There are four different dimensions (columns) which we would need to reduce the number of dimensions. Here we will use a technique called *PCA* to reduce from four dimensions to three dimensions by calculating the dimensions that have the highest variance, and then we plot the dataset over them.

In [None]:
data_reduced = PCA(n_components=3).fit_transform(data.iloc[:, :3])

classes = data.replace({"Iris-setosa": 0, "Iris-versicolor": 1, "Iris-virginica": 2}).iloc[:, 4]
fig = plt.figure(figsize=(8, 8))
ax = fig.add_subplot(1, 1, 1, projection='3d')
ax.set_title("3D plot of data samples in the three most important dimensions")

p = ax.scatter(data_reduced[:, 0], data_reduced[:, 1], data_reduced[:, 2], c=classes)

plt.show()

If I would make a guess for the two most significant dimensions I would choose petal width and petal length. Lets make a 2D plot of the samples over these two dimensions.

In [None]:
fig, ax = plt.subplots()
ax.scatter(data["petal-width"], data["petal-length"], c=classes)
ax.grid(True)
plt.show()

## Bonus: predict class of the samples

Lets do a small bonus step and try to create a model that can predict the class from values for the sepal and petal dimensions. For this part we will be using [scikit-learn](https://scikit-learn.org/stable/index.html), which is a great machine learning library.

In [None]:
from sklearn.ensemble import RandomForestClassifier
from sklearn.model_selection import train_test_split

First step in creating a model is to separate your data in input and output. In our case input is sepal length, sepal height, petal length and petal width. Our output is the class.

In [None]:
X = data.iloc[:, :4] # INPUT: four first columns
y = classes          # OUTPUT: the converted version of name to an int

Then we need to split our data into something to fit the model to, and a set that we later use to test on. We will make the test set a third of our original data. The `sklearn.model_selection` module has a very handy function `train_test_split` for this.

In [None]:
Xtrain, Xtest, ytrain, ytest = train_test_split(X, y, test_size=.3)
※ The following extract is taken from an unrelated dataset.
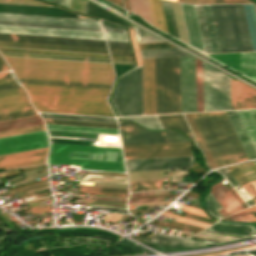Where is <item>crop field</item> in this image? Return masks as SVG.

Then we create a model that we want to use to classify the values it recieves. There are many different algorithms for classification problems. Here we have chosen to use *Random Forest*.

In [None]:
rf = RandomForestClassifier(n_estimators=10) # create a new classifier

Then we fit our model to the training set.

In [None]:
rf.fit(Xtrain, ytrain)

Lets then double check how well it performs on the test set.

In [None]:
rf.score(Xtest, ytest) # gives us the accuracy of our model

Almost 98%, not bad!

We can also get the importance of each feature from the classifier.

In [None]:
rf.feature_importances_

And we can visualize it with the following. 

(There is some magic here and there, but try and see if you understand it)

In [None]:
# sort the feature importances.
# np.argsort gives the order of the indices for the values sorted in ascending order.
# the last [::-1] reverses the order so we get descending order.
indices = np.argsort(rf.feature_importances_)[::-1]

# calculate the standard deviation for each importance
std = np.std([tree.feature_importances_ for tree in rf.estimators_],
             axis=0)

# make bar plots of the feature importances and show the standard deviation as well
fig, ax = plt.subplots()
ax.set_title("Feature importances")
ax.bar(range(4), rf.feature_importances_[indices],
       color="r", yerr=std[indices], align="center")
ax.set_xticks(range(4))
ax.set_xticklabels(indices)
ax.set_xlim((-1, 4))

plt.show()

As we can see the petal length and the petal width are by far the most important features to tell which class a sample belongs to.